What you have to do ▸
Type out the listing below exactly. Pictures stay out of it.

━━━━━ Given information

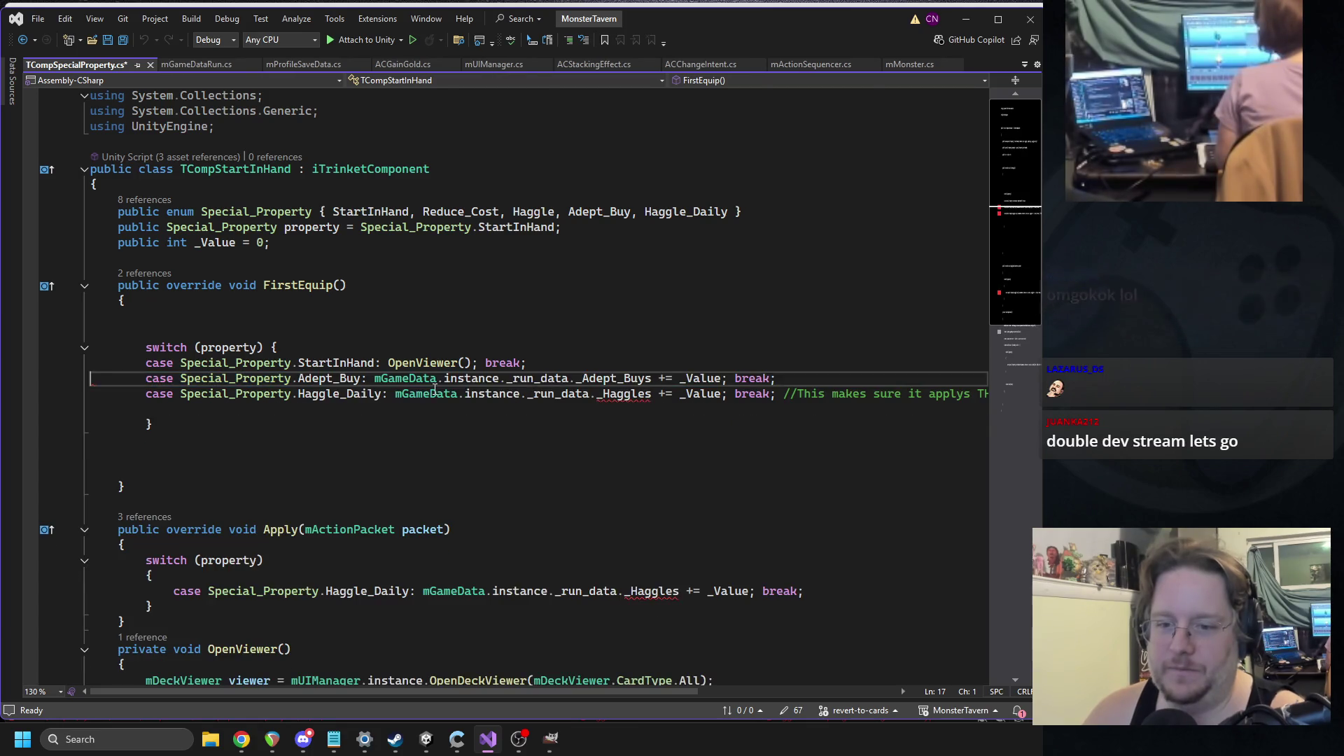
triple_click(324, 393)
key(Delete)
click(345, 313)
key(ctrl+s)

━━━━━━━━━━

Output for this exercise ▸
triple_click(324, 393)
key(Delete)
click(345, 313)
key(ctrl+s)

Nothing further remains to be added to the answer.